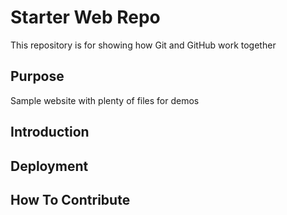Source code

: # Starter Web Repo

This repository is for showing how Git and GitHub work together

## Purpose

Sample website with plenty of files for demos

## Introduction

## Deployment

## How To Contribute
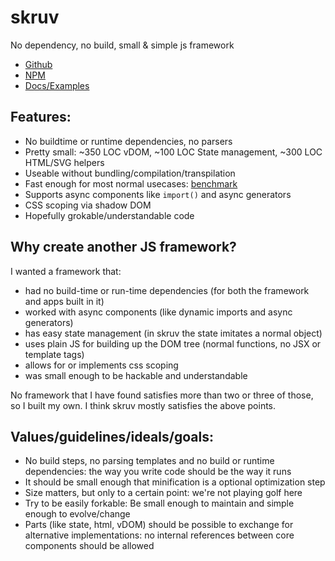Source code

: # skruv

No dependency, no build, small & simple js framework

* [Github](https://github.com/skruv/skruv)
* [NPM](https://npmjs.com/skruv)
* [Docs/Examples](https://skruv.io)

## Features:

* No buildtime or runtime dependencies, no parsers
* Pretty small: ~350 LOC vDOM, ~100 LOC State management, ~300 LOC HTML/SVG helpers
* Useable without bundling/compilation/transpilation
* Fast enough for most normal usecases: [benchmark](https://krausest.github.io/js-framework-benchmark/index.html)
* Supports async components like `import()` and async generators
* CSS scoping via shadow DOM
* Hopefully grokable/understandable code
<!--- * Works with web components: [tests](https://custom-elements-everywhere.com/libraries/skruv/results/results.html) -->


## Why create another JS framework?

I wanted a framework that:

* had no build-time or run-time dependencies (for both the framework and apps built in it)
* worked with async components (like dynamic imports and async generators)
* has easy state management (in skruv the state imitates a normal object)
* uses plain JS for building up the DOM tree (normal functions, no JSX or template tags)
* allows for or implements css scoping
* was small enough to be hackable and understandable

No framework that I have found satisfies more than two or three of those, so I built my own.
I think skruv mostly satisfies the above points.

## Values/guidelines/ideals/goals:

* No build steps, no parsing templates and no build or runtime dependencies: the way you write code should be the way it runs
* It should be small enough that minification is a optional optimization step
* Size matters, but only to a certain point: we're not playing golf here
* Try to be easily forkable: Be small enough to maintain and simple enough to evolve/change
* Parts (like state, html, vDOM) should be possible to exchange for alternative implementations: no internal references between core components should be allowed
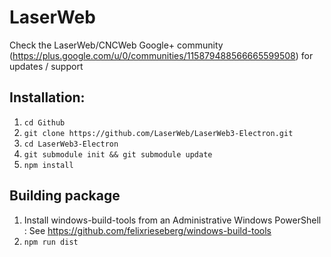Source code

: # LaserWeb

Check the LaserWeb/CNCWeb Google+ community (https://plus.google.com/u/0/communities/115879488566665599508) for updates / support

## Installation:
1. `cd Github`
2. `git clone https://github.com/LaserWeb/LaserWeb3-Electron.git`
3. `cd LaserWeb3-Electron`
4. `git submodule init && git submodule update`
5. `npm install`

## Building package
1.  Install windows-build-tools from an Administrative Windows PowerShell : See https://github.com/felixrieseberg/windows-build-tools
2.  `npm run dist`
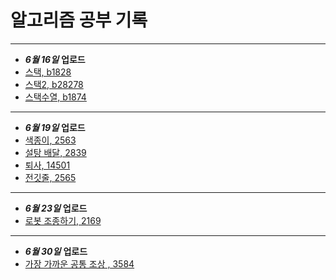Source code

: # 알고리즘 공부 기록 
---
+ ___6월 16일___ **업로드**
+ [스택, b1828](https://www.acmicpc.net/problem/10828)
+ [스택2, b28278](https://www.acmicpc.net/problem/28278)
+ [스택수열, b1874](https://www.acmicpc.net/problem/1874)
---
+ ___6월 19일___ **업로드**
+ [색종이, 2563](https://www.acmicpc.net/problem/2563)
+ [설탕 배달, 2839](https://www.acmicpc.net/problem/2839)
+ [퇴사, 14501](https://www.acmicpc.net/problem/14501)
+ [전깃줄, 2565](https://www.acmicpc.net/problem/2565)
---
+ ___6월 23일___ **업로드**
+ [로봇 조종하기, 2169](https://www.acmicpc.net/problem/2169)
---
+ ___6월 30일___ **업로드**
+ [가장 가까운 공통 조상 , 3584](https://www.acmicpc.net/problem/3584) 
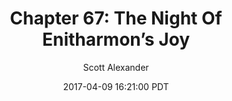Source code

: ---
layout: chapter
title: "Chapter 67: The Night Of Enitharmon’s Joy"
author: Scott Alexander
description: https://unsongbook.com/chapter-67-the-night-of-enitharmons-joy/
date: 2017-04-09 16:21:00 PDT
length: 5407519
duration: 1352
guid: chapter-67-the-night-of-enitharmons-joy
---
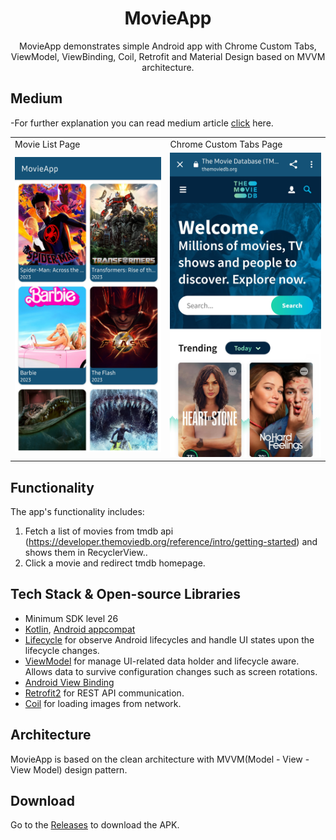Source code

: <h1 align="center">MovieApp</h1>

<p align="center">  
 MovieApp demonstrates  simple Android app with Chrome Custom Tabs, ViewModel, ViewBinding, Coil, Retrofit and Material Design based on MVVM architecture.</p>
 
## Medium
-For further explanation you can read medium article [click](https://github.com/EsracanGungor/MovieApp/releases/tag/1.0.0) here.

<table>
  <tr>
    <td>Movie List Page</td>
     <td>Chrome Custom Tabs Page</td>
  </tr>
  <tr>
    <td><img src="/previews/movieAppHomepage.jpg" ></td>
    <td><img src="/previews/chromeCustomTabsPage.jpg" ></td>
  </tr>
  </table>
<table>

## Functionality
The app's functionality includes:
1. Fetch a list of movies from tmdb api (https://developer.themoviedb.org/reference/intro/getting-started) and shows them in RecyclerView.. 
2. Click a movie and redirect tmdb homepage. 

## Tech Stack & Open-source Libraries
- Minimum SDK level 26
- [Kotlin](https://kotlinlang.org/), [Android appcompat](https://developer.android.com/jetpack/androidx/releases/appcompat)
- [Lifecycle](https://developer.android.com/jetpack/androidx/releases/lifecycle) for observe Android lifecycles and handle UI states upon the lifecycle changes.
- [ViewModel](https://developer.android.com/topic/libraries/architecture/viewmodel) for manage UI-related data holder and lifecycle aware. Allows data to survive configuration changes such as screen rotations.
- [Android View Binding](https://developer.android.com/topic/libraries/view-binding)
- [Retrofit2](https://github.com/square/retrofit) for REST API communication.
- [Coil](https://github.com/coil-kt/coil) for loading images from network.
  
## Architecture
MovieApp is based on the clean architecture with MVVM(Model - View - View Model) design pattern.

## Download
Go to the [Releases](https://github.com/EsracanGungor/MovieApp/releases) to download the APK.
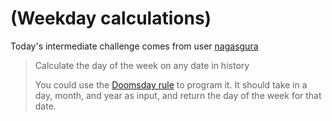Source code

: # (Weekday calculations)
<div class="md"><p>Today's intermediate challenge comes from user <a href="http://www.reddit.com/r/dailyprogrammer_ideas/comments/xx3cq/intermediate_calculate_the_day_of_the_week_on_any/">nagasgura</a></p>
<blockquote>
<p>Calculate the day of the week on any date in history</p>
<p>You could use the <a href="http://en.wikipedia.org/wiki/Doomsday_rule">Doomsday rule</a> to program it. It should take in a day, month, and year as input, and return the day of the week for that date.</p>
</blockquote>
</div>
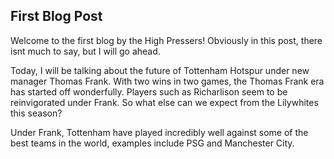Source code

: ## First Blog Post

Welcome to the first blog by the High Pressers! Obviously in this post, there isnt much to say, but I will go ahead.

Today, I will be talking about the future of Tottenham Hotspur under new manager Thomas Frank. With two wins in two games, the Thomas Frank era has started off wonderfully. Players such as Richarlison seem to be reinvigorated under Frank. So what else can we expect from the Lilywhites this season?

Under Frank, Tottenham have played incredibly well against some of the best teams in the world, examples include PSG and Manchester City.

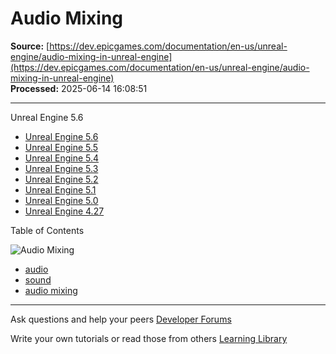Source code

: # Audio Mixing

**Source:** [https://dev.epicgames.com/documentation/en-us/unreal-engine/audio-mixing-in-unreal-engine](https://dev.epicgames.com/documentation/en-us/unreal-engine/audio-mixing-in-unreal-engine)  
**Processed:** 2025-06-14 16:08:51

---

Unreal Engine 5.6

-   [Unreal Engine 5.6](/documentation/en-us/unreal-engine/audio-mixing-in-unreal-engine?application_version=5.6)
-   [Unreal Engine 5.5](/documentation/en-us/unreal-engine/audio-mixing-in-unreal-engine?application_version=5.5)
-   [Unreal Engine 5.4](/documentation/en-us/unreal-engine/audio-mixing-in-unreal-engine?application_version=5.4)
-   [Unreal Engine 5.3](/documentation/en-us/unreal-engine/audio-mixing-in-unreal-engine?application_version=5.3)
-   [Unreal Engine 5.2](/documentation/en-us/unreal-engine/audio-mixing-in-unreal-engine?application_version=5.2)
-   [Unreal Engine 5.1](/documentation/en-us/unreal-engine/audio-mixing-in-unreal-engine?application_version=5.1)
-   [Unreal Engine 5.0](/documentation/en-us/unreal-engine/audio-mixing-in-unreal-engine?application_version=5.0)
-   [Unreal Engine 4.27](/documentation/en-us/unreal-engine/audio-mixing-in-unreal-engine?application_version=4.27)

Table of Contents

![Audio Mixing](https://dev.epicgames.com/community/api/documentation/image/ca09d99e-1412-496e-b054-f308405be376?resizing_type=fill&width=1920&height=335)

-   [audio](https://documentation-assets-ssr/community/search?query=audio)
-   [sound](https://documentation-assets-ssr/community/search?query=sound)
-   [audio mixing](https://documentation-assets-ssr/community/search?query=audio%20mixing)

---

Ask questions and help your peers [Developer Forums](https://forums.unrealengine.com/categories?tag=unreal-engine)

Write your own tutorials or read those from others [Learning Library](https://documentation-assets-ssr/community/unreal-engine/learning)
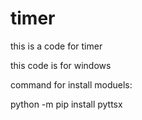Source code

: # timer
this is a code for timer 

this code is for windows

command for install moduels:

python -m pip install pyttsx
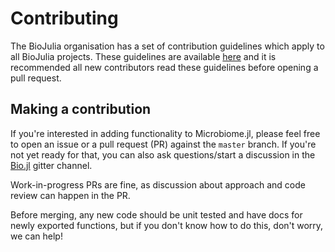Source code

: 
<a id='Contributing-1'></a>

# Contributing


The BioJulia organisation has a set of contribution guidelines which apply to all BioJulia projects. These guidelines are available [here][1] and it is recommended all new contributors read these guidelines before opening a pull request.


[1]: http://biojulia.github.io/Contributing/latest


<a id='Making-a-contribution-1'></a>

## Making a contribution


If you're interested in adding functionality to Microbiome.jl, please feel free to open an issue or a pull request (PR) against the `master` branch. If you're not yet ready for that, you can also ask questions/start a discussion in the [Bio.jl][2] gitter channel. 


[2]: https://gitter.im/BioJulia/Bio.jl


Work-in-progress PRs are fine, as discussion about approach and code review can happen in the PR.


Before merging, any new code should be unit tested and have docs for newly exported functions, but if you don't know how to do this, don't worry, we can help!

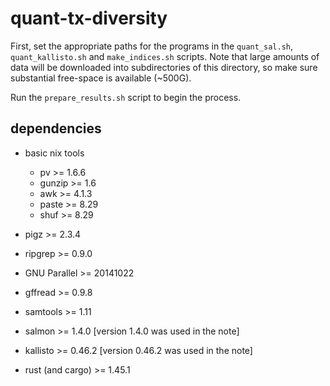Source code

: # quant-tx-diversity

First, set the appropriate paths for the programs in the `quant_sal.sh`, `quant_kallisto.sh` and `make_indices.sh` scripts.
Note that large amounts of data will be downloaded into subdirectories of this directory, so make sure substantial free-space is available (~500G).

Run the `prepare_results.sh` script to begin the process.

## dependencies

* basic nix tools
  * pv >= 1.6.6
  * gunzip >= 1.6
  * awk >= 4.1.3
  * paste >= 8.29
  * shuf >= 8.29
  
* pigz >= 2.3.4
* ripgrep >= 0.9.0
* GNU Parallel >= 20141022
* gffread >= 0.9.8
* samtools >= 1.11
* salmon >= 1.4.0 [version 1.4.0 was used in the note]
* kallisto >= 0.46.2 [version 0.46.2 was used in the note]
* rust (and cargo) >= 1.45.1
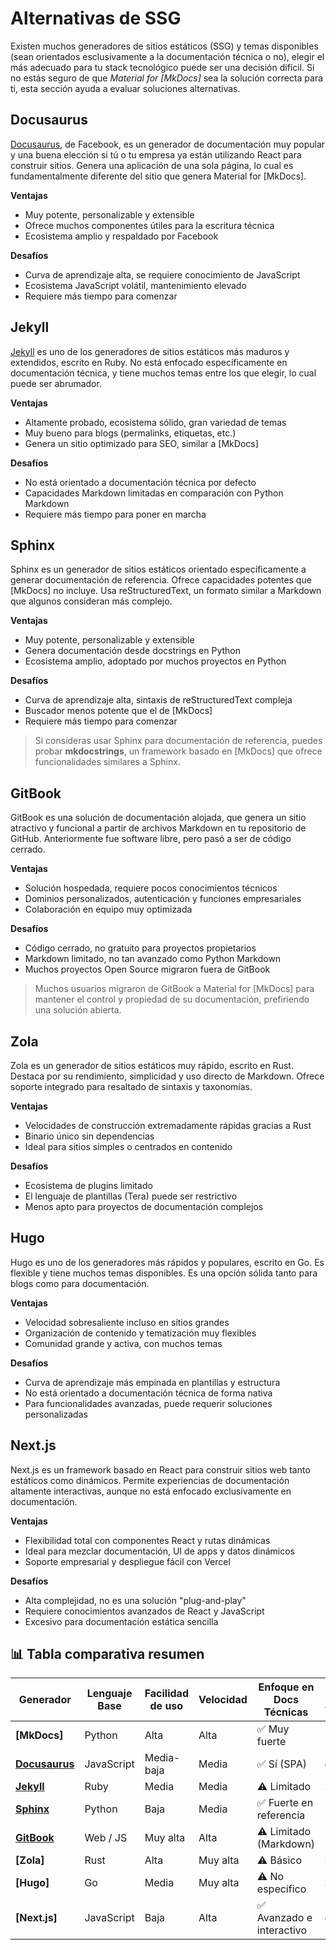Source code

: # Alternativas de SSG

Existen muchos generadores de sitios estáticos (SSG) y temas disponibles (sean orientados esclusivamente a la documentación técnica o no), elegir el más adecuado para tu stack tecnológico puede ser una decisión difícil. Si no estás seguro de que _Material for [MkDocs]_ sea la solución correcta para ti, esta sección ayuda a evaluar soluciones alternativas.

## Docusaurus

[Docusaurus], de Facebook, es un generador de documentación muy popular y una buena elección si tú o tu empresa ya están utilizando React para construir sitios. Genera una aplicación de una sola página, lo cual es fundamentalmente diferente del sitio que genera Material for [MkDocs].

**Ventajas**

- Muy potente, personalizable y extensible  
- Ofrece muchos componentes útiles para la escritura técnica  
- Ecosistema amplio y respaldado por Facebook

**Desafíos**

- Curva de aprendizaje alta, se requiere conocimiento de JavaScript  
- Ecosistema JavaScript volátil, mantenimiento elevado  
- Requiere más tiempo para comenzar

## Jekyll

[Jekyll] es uno de los generadores de sitios estáticos más maduros y extendidos, escrito en Ruby. No está enfocado específicamente en documentación técnica, y tiene muchos temas entre los que elegir, lo cual puede ser abrumador.

**Ventajas**

- Altamente probado, ecosistema sólido, gran variedad de temas  
- Muy bueno para blogs (permalinks, etiquetas, etc.)  
- Genera un sitio optimizado para SEO, similar a [MkDocs]

**Desafíos**

- No está orientado a documentación técnica por defecto  
- Capacidades Markdown limitadas en comparación con Python Markdown  
- Requiere más tiempo para poner en marcha

## Sphinx

Sphinx es un generador de sitios estáticos orientado específicamente a generar documentación de referencia. Ofrece capacidades potentes que [MkDocs] no incluye. Usa reStructuredText, un formato similar a Markdown que algunos consideran más complejo.

**Ventajas**

- Muy potente, personalizable y extensible  
- Genera documentación desde docstrings en Python  
- Ecosistema amplio, adoptado por muchos proyectos en Python

**Desafíos**

- Curva de aprendizaje alta, sintaxis de reStructuredText compleja  
- Buscador menos potente que el de [MkDocs]  
- Requiere más tiempo para comenzar

> Si consideras usar Sphinx para documentación de referencia, puedes probar **mkdocstrings**, un framework basado en [MkDocs] que ofrece funcionalidades similares a Sphinx.

## GitBook

GitBook es una solución de documentación alojada, que genera un sitio atractivo y funcional a partir de archivos Markdown en tu repositorio de GitHub. Anteriormente fue software libre, pero pasó a ser de código cerrado.

**Ventajas**

- Solución hospedada, requiere pocos conocimientos técnicos  
- Dominios personalizados, autenticación y funciones empresariales  
- Colaboración en equipo muy optimizada

**Desafíos**

- Código cerrado, no gratuito para proyectos propietarios  
- Markdown limitado, no tan avanzado como Python Markdown  
- Muchos proyectos Open Source migraron fuera de GitBook

> Muchos usuarios migraron de GitBook a Material for [MkDocs] para mantener el control y propiedad de su documentación, prefiriendo una solución abierta.

## Zola

Zola es un generador de sitios estáticos muy rápido, escrito en Rust. Destaca por su rendimiento, simplicidad y uso directo de Markdown. Ofrece soporte integrado para resaltado de sintaxis y taxonomías.

**Ventajas**

- Velocidades de construcción extremadamente rápidas gracias a Rust  
- Binario único sin dependencias  
- Ideal para sitios simples o centrados en contenido

**Desafíos**

- Ecosistema de plugins limitado  
- El lenguaje de plantillas (Tera) puede ser restrictivo  
- Menos apto para proyectos de documentación complejos

## Hugo

Hugo es uno de los generadores más rápidos y populares, escrito en Go. Es flexible y tiene muchos temas disponibles. Es una opción sólida tanto para blogs como para documentación.

**Ventajas**

- Velocidad sobresaliente incluso en sitios grandes  
- Organización de contenido y tematización muy flexibles  
- Comunidad grande y activa, con muchos temas

**Desafíos**

- Curva de aprendizaje más empinada en plantillas y estructura  
- No está orientado a documentación técnica de forma nativa  
- Para funcionalidades avanzadas, puede requerir soluciones personalizadas

## Next.js

Next.js es un framework basado en React para construir sitios web tanto estáticos como dinámicos. Permite experiencias de documentación altamente interactivas, aunque no está enfocado exclusivamente en documentación.

**Ventajas**

- Flexibilidad total con componentes React y rutas dinámicas  
- Ideal para mezclar documentación, UI de apps y datos dinámicos  
- Soporte empresarial y despliegue fácil con Vercel

**Desafíos**

- Alta complejidad, no es una solución "plug-and-play"  
- Requiere conocimientos avanzados de React y JavaScript  
- Excesivo para documentación estática sencilla

## 📊 Tabla comparativa resumen

| Generador     | Lenguaje Base | Facilidad de uso | Velocidad | Enfoque en Docs Técnicas | Requiere JS/React | Código Abierto |
|---------------|---------------|------------------|-----------|---------------------------|--------------------|----------------|
| **[MkDocs]**    | Python        | Alta             | Alta      | ✅ Muy fuerte             | ❌ No              | ✅ Sí          |
| **[Docusaurus]**| JavaScript    | Media-baja       | Media     | ✅ Sí (SPA)               | ✅ Sí              | ✅ Sí          |
| **[Jekyll]**    | Ruby          | Media            | Media     | ⚠️ Limitado               | ❌ No              | ✅ Sí          |
| **[Sphinx]**    | Python        | Baja             | Media     | ✅ Fuerte en referencia    | ❌ No              | ✅ Sí          |
| **[GitBook]**   | Web / JS      | Muy alta         | Alta      | ⚠️ Limitado (Markdown)    | ❌ No              | ❌ No (cerrado)|
| **[Zola]**      | Rust          | Alta             | Muy alta  | ⚠️ Básico                 | ❌ No              | ✅ Sí          |
| **[Hugo]**      | Go            | Media            | Muy alta  | ⚠️ No específico          | ❌ No              | ✅ Sí          |
| **[Next.js]**   | JavaScript    | Baja             | Alta      | ✅ Avanzado e interactivo | ✅ Sí              | ✅ Sí          |

<!-- Fin del contenido Markdown -->

[Docusaurus]: https://docusaurus.io/

[React]: https://reactjs.org/

[single page application]: https://en.wikipedia.org/wiki/Single-page_application

[Docz]: https://www.docz.site/

[Gatsby]: https://www.gatsbyjs.com/

[VuePress]: https://vuepress.vuejs.org/

[Docsify]: https://docsify.js.org/

[GitBook]: https://www.gitbook.com/

[Jekyll]: https://jekyllrb.com/

[Sphinx]: https://www.sphinx-doc.org/en/master/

Problem description: Search the entries for the word "Facebook", then gather every line that has it.

Answer to this task:
[Docusaurus], de Facebook, es un generador de documentación muy popular y una buena elección si tú o tu empresa ya están utilizando React para construir sitios. Genera una aplicación de una sola página, lo cual es fundamentalmente diferente del sitio que genera Material for [MkDocs].
- Ecosistema amplio y respaldado por Facebook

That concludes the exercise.